Farmers who go through our farm support scheme say their harvest doubles or trebles in size in just one year, and after four it is much much bigger. We’re hoping this project will have a big impact on hunger across the whole area. The picture shows farmers receiving their loans before planting

Christmas Presents Sorted

We’ve been sending our dressmaking school in Ashanti items to copy which we think might make good Christmas presents. The school is run by Kofi, who trains 14 or 15 single mothers and they’re all excited by this new project.
We’re not really up to on-line selling yet, but some of our volunteers are running stalls in different parts of the country in the run-up to Christmas. We also sell most Saturdays in Camden Market, London but best ring us first and check if you’re thinking of going.
Kofi’s making cushion/duvet covers, hats, hairbands, bags and the items in the photos below.

New Project Planning

Nothing much going on in Ghana, but there’s a lot of rain coming down.
Here in London we went to visit the brilliant Orchid Project to ask for some advice on tackling female genital mutilation, which is practised by some of the tribes who are coming south and settling in Ashanti.

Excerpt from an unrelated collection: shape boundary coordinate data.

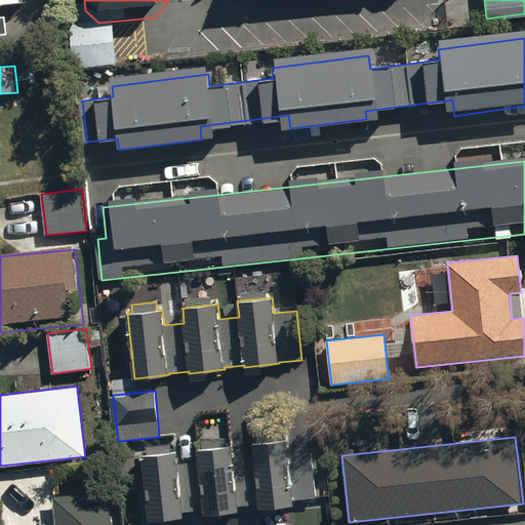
[(233,446),(197,450),(198,461),(178,463),(177,451),(143,455),(150,521),(185,517),(184,512),(203,510),(204,515),(240,511),(240,506),(259,503),(260,509),(294,505),(294,499),(316,496),(311,449),(287,451),(286,440),(252,444),(253,455),(234,457),(233,446)]
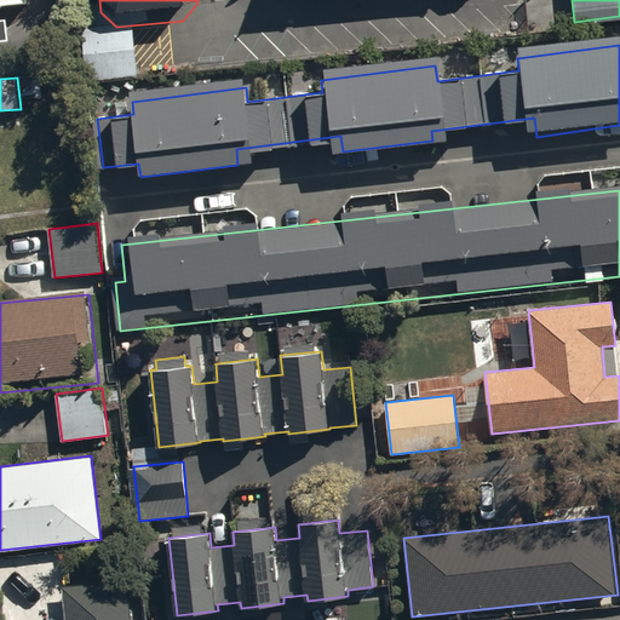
[(0,619),(132,619),(128,580),(64,587),(67,619),(4,619),(0,585),(0,619)]
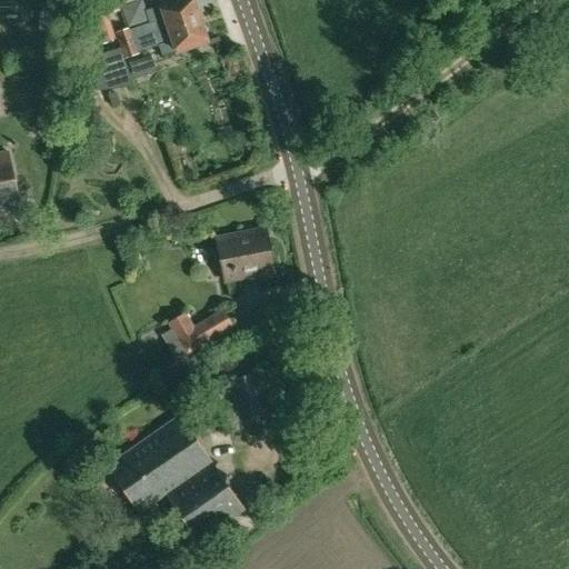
[(108,0),(111,10),(132,0),(108,0)]
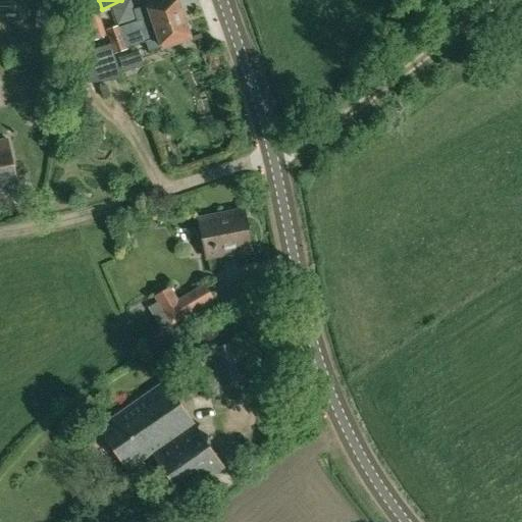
[(106,30),(110,43),(181,17),(175,0),(165,0),(147,7),(148,9),(145,10),(144,6),(133,10),(137,21),(119,28),(118,25),(106,30)]
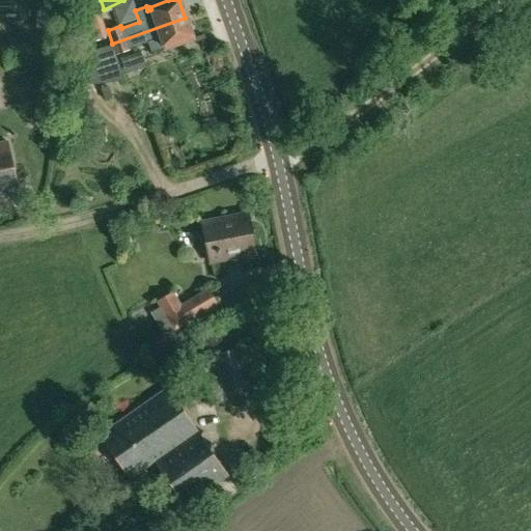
[(185,18),(112,44),(88,52),(87,50),(76,53),(77,86),(123,81),(115,55),(127,51),(127,50),(146,43),(150,53),(192,37),(185,18)]
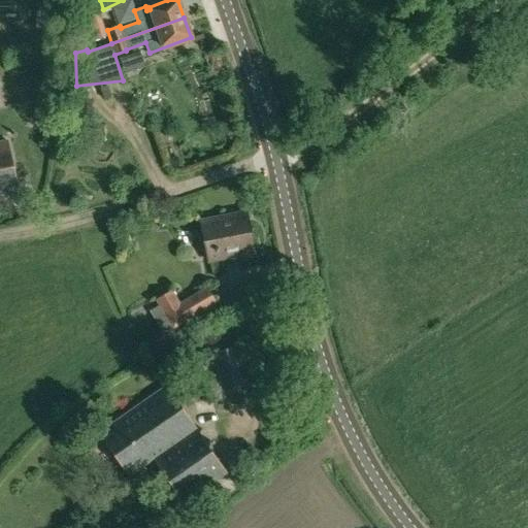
[(36,106),(31,123),(43,126),(48,110),(36,106)]
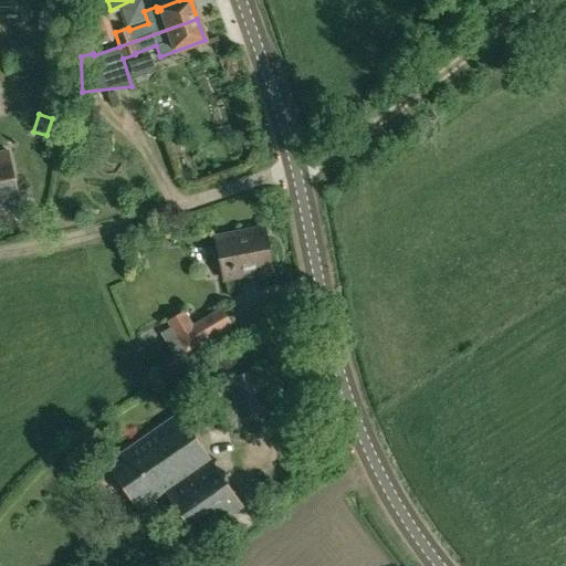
[(0,154),(0,211),(21,207),(9,153),(0,154)]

These include the Fra-Fra, Dagati, Komkomba and probably a whole lot more we haven’t yet identified.
Orchid gave us a video and for starters, we’re going to run this in our clinics for waiting patients, and ask the nurses occasionally to interpret and maybe even to start a discussion. We also decided to try to educate communities about the terrible consequences of FGM at the same time as we’re training them in health and hygiene. It may depend on finding a senior person in the tribe to support us. We’ll have more thoughts later but would welcome any suggestions.